“要服务费的。”谢昭说。
她的目光直白地在他的身上游走了一圈,江慈刚起床衣服还没有整理好,扣子没有全扣上,昏暗的光线中,半遮半掩的身材更有诱惑性。
“你拿什么来付呢?”她紧盯着他的眼睛。
江慈压根就不搭理她,他自顾自地刷牙,看都不看她一下,让她自讨没趣。
“昨天晚上谢谢你的冰袋。”谢昭过了一会儿又开口。
“什么冰袋?”江慈的神色很淡。
“你半夜特地爬起来给我消肿的冰袋。”谢昭微笑,这男人挺爱演的呢。
“没有这回事。”江慈淡定地吐掉了嘴中的泡沫。
“所以你不承认,你因为担心我而半夜爬起来用冰袋给我冰敷这个场景?”
“我担心你所以不睡觉半夜爬起来?”他呵了一声。
江慈的目光清清冷冷,带着一丝嘲笑:“我劝你不要把梦境跟现实混淆。”
行,死不承认是吧?
他说谎的表现太自然,如果不是谢昭之前在垃圾桶中看到了丢下的塑料袋,也要怀疑自己是不是在做梦了。

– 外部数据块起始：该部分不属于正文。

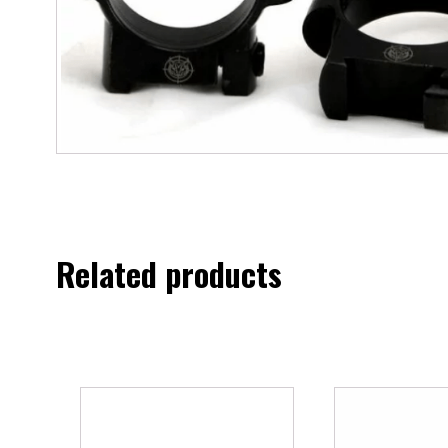
Related products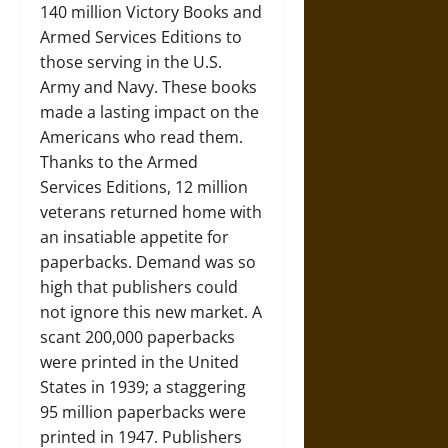
140 million Victory Books and
Armed Services Editions to
those serving in the U.S.
Army and Navy. These books
made a lasting impact on the
Americans who read them.
Thanks to the Armed
Services Editions, 12 million
veterans returned home with
an insatiable appetite for
paperbacks. Demand was so
high that publishers could
not ignore this new market. A
scant 200,000 paperbacks
were printed in the United
States in 1939; a staggering
95 million paperbacks were
printed in 1947. Publishers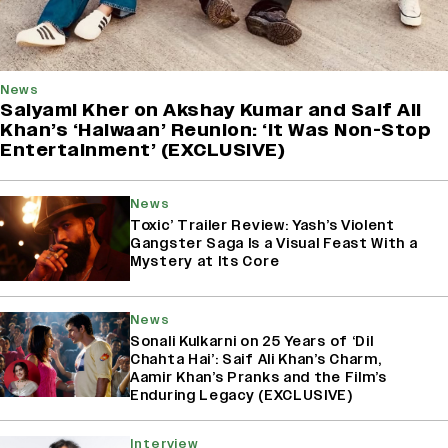
News
Saiyami Kher on Akshay Kumar and Saif Ali
Khan’s ‘Haiwaan’ Reunion: ‘It Was Non-Stop
Entertainment’ (EXCLUSIVE)
News
Toxic’ Trailer Review: Yash’s Violent
Gangster Saga Is a Visual Feast With a
Mystery at Its Core
News
Sonali Kulkarni on 25 Years of ‘Dil
Chahta Hai’: Saif Ali Khan’s Charm,
Aamir Khan’s Pranks and the Film’s
Enduring Legacy (EXCLUSIVE)
Interview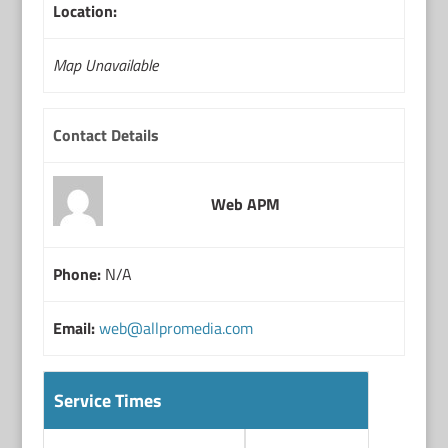
Location:
Map Unavailable
Contact Details
Web APM
Phone:
N/A
Email:
web@allpromedia.com
Service Times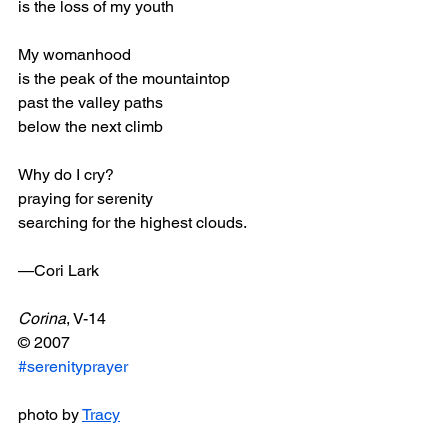
is the loss of my youth 
My womanhood 
is the peak of the mountaintop 
past the valley paths 
below the next climb 
Why do I cry? 
praying for serenity 
searching for the highest clouds. 
—Cori Lark
Corina
, V-14
© 2007
#serenityprayer
photo by 
Tracy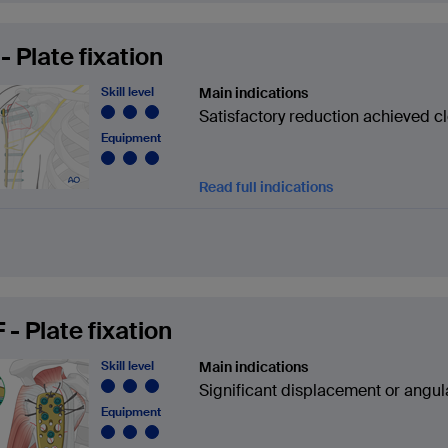
- Plate fixation
Skill level
Main indications
Satisfactory reduction achieved c
Equipment
Read full indications
 - Plate fixation
Skill level
Main indications
Significant displacement or angul
Equipment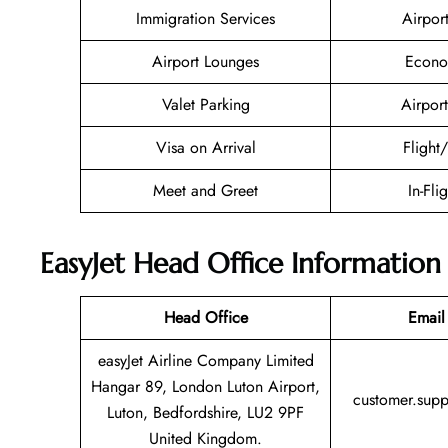
Immigration Services
Airpor
Airport Lounges
Econo
Valet Parking
Airport
Visa on Arrival
Flight
Meet and Greet
In-Fli
EasyJet Head Office Information
Head Office
Email
easyJet Airline Company Limited
Hangar 89, London Luton Airport,
customer.sup
Luton, Bedfordshire, LU2 9PF
United Kingdom.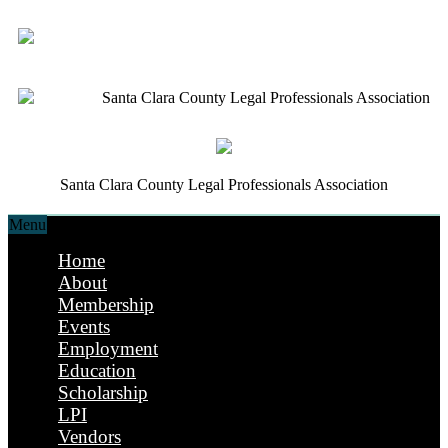
Santa Clara County Legal Professionals Association
Santa Clara County Legal Professionals Association
Menu
Home
About
Membership
Events
Employment
Education
Scholarship
LPI
Vendors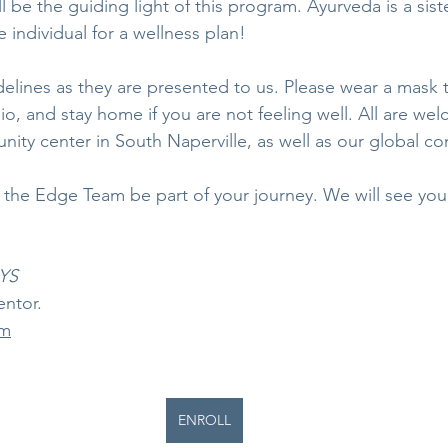
ll be the guiding light of this program. Ayurveda is a sist
 individual for a wellness plan!
delines as they are presented to us. Please wear a mask 
io, and stay home if you are not feeling well. All are wel
nity center in South Naperville, as well as our global c
g the Edge Team be part of your journey. We will see yo
RYS
entor.
om
ENROLL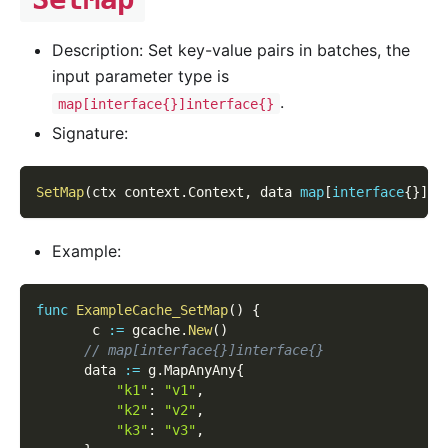
Description: Set key-value pairs in batches, the
input parameter type is
.
map[interface{}]interface{}
Signature:
SetMap
(
ctx context
.
Context
,
 data 
map
[
interface
{
}
]
in
Example:
func
ExampleCache_SetMap
(
)
{
       c 
:=
 gcache
.
New
(
)
// map[interface{}]interface{}
      data 
:=
 g
.
MapAnyAny
{
"k1"
:
"v1"
,
"k2"
:
"v2"
,
"k3"
:
"v3"
,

谢昭没有在这个问题上跟他继续缠斗下去,她簌口后打算泡点咖啡清醒一下。
“你喝咖啡吗?”她顺嘴问了一下江慈。
“不要。”江慈直摇头,“ 咖啡因对我的心脏不好。”
“你拒绝尼古丁,拒绝酒精,居然连咖啡因都拒绝?”
“一切让我认为有危险性的东西,我统统拒绝。”他回答的斩钉截铁。